Informative Priors for Effect Sizes in Bayesian Regressions

Informative Priors for Effect Sizes in Bayesian Regressions

Principal speaker

Associate Professor Sama Low-Choy

Many data analytic procedures, for instance from classical (Frequentist) statistics or machine learning, are built around analysis of a single dataset. However, in some situations you may wish to incorporate other information. The Bayesian statistical framework is set up to explicitly incorporate information from previous studies, allowing you to accumulate knowledge. If your work is pioneering, you may have very little data; your best source of information could simply be the opinions of experts in the field. Alternatively, you may have collected a small amount of high quality data and wish to see how this builds on a previous large body of work. In either case, information about plausible effect sizes can be obtained a priori (i.e. before the data is analysed), and then used to construct what is called a prior model. Bayesian statistical modelling provides a natural framework to update your prior understandings of the problem (expressed in the prior model) with new empirical data to obtain what is called a posterior model. In this way Bayesian statistics focuses what we have learnt from the data, rather than focussing on "significance", whose limitations have recently been making headlines, at least in the academic arena.

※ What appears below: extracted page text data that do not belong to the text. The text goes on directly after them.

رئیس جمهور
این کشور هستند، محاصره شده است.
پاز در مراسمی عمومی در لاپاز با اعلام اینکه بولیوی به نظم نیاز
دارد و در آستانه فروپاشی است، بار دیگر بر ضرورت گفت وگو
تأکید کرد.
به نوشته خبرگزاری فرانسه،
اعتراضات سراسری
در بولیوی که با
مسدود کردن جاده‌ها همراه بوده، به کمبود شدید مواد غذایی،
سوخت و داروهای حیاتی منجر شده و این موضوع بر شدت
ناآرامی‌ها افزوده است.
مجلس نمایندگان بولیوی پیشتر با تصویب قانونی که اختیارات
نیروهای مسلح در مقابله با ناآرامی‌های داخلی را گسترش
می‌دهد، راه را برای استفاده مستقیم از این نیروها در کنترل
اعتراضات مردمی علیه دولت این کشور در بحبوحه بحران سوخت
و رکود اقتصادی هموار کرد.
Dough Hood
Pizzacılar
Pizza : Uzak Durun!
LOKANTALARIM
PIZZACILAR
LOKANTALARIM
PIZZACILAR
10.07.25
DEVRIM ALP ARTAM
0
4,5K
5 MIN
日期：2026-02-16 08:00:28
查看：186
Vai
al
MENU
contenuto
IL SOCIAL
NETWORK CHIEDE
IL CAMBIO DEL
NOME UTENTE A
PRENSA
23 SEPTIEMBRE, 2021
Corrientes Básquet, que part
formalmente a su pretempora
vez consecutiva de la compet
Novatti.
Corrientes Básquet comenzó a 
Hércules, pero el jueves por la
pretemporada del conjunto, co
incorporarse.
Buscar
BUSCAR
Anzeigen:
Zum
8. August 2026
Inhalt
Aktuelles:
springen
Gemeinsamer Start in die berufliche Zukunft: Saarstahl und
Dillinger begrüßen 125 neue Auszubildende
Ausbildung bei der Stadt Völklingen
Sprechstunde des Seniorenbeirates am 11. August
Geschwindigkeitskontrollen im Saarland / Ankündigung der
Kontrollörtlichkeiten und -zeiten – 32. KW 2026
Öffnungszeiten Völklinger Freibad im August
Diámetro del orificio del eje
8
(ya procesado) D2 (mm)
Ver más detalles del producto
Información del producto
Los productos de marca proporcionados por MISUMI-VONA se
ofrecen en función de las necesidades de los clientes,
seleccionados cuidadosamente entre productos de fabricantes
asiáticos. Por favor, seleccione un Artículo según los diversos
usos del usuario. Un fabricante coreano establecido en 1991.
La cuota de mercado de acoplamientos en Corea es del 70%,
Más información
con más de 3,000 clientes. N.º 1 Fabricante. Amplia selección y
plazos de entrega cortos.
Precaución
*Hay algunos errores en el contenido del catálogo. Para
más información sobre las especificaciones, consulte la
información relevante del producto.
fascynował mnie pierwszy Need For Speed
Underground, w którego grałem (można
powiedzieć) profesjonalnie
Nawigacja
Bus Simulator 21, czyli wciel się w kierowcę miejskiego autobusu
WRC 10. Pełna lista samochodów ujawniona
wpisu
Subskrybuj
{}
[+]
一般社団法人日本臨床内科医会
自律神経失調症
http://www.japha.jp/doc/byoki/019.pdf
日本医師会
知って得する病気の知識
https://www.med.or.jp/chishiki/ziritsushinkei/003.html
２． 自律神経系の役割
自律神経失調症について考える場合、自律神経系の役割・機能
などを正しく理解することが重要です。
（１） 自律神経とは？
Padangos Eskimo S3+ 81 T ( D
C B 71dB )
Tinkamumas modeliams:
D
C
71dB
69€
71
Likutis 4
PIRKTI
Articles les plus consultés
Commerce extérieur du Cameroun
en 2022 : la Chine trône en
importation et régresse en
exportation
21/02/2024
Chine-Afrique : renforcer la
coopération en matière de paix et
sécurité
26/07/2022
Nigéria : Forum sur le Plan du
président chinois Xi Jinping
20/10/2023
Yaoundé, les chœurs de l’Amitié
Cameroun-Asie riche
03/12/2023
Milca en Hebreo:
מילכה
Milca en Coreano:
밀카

In this workshop, we revisit regression from a modelling perspective in a way that ensures you understand what the effect sizes mean, so that you are better positioned to identify and utilise relevant prior information and/or experts. We examine several ways of constructing prior models and show how these affect posterior models. The process of eliciting relevant knowledge from experts or prior studies, and then quantifying it (with uncertainty) in a way that fits into the regression model, requires a balance of skills.

Format: This workshop will be delivered in a more traditional fashion via Collaborate Ultra, as a series of mini-lectorials (a hybrid lecture/tutorial), with unsupervised breakout sessions for groups to discuss concepts at regular points.

Relationship to other RED workshops: This workshop complements other workshops delivered via RED. A workshop on Eliciting effect sizes from experts addresses how to design a semi-structured interview to elicit relevant information from experts (with uncertainty), express that into a prior model, and check its validity, before supplying it as input into a regression. Workshops on Interviewing Skills and Formulating Open-ended Questions for Interviews provide relevant background on conduct and questions of a semi-structured interview. Several workshops on model-based regression and Bayesian regression provide introductions to regression.

Recommended Readings: You may get more out of the session with a little prior reading to identify your "sticking points". For an introduction to the concepts of Bayesian inference, with priors, try: Van de Schoot, Rens, et al. "A gentle introduction to Bayesian analysis: Applications to developmental research." Child development, 85.3 (2014): 842-860.
This book chapter considers a wide range of priors, and gives several different examples: Low Choy, Samantha. "Priors: Silent or active partners of Bayesian inference?" Chapter 3 in Alston et al (eds) Case studies in Bayesian statistical modelling and analysis. John Wiley & Sons Ltd, 2013.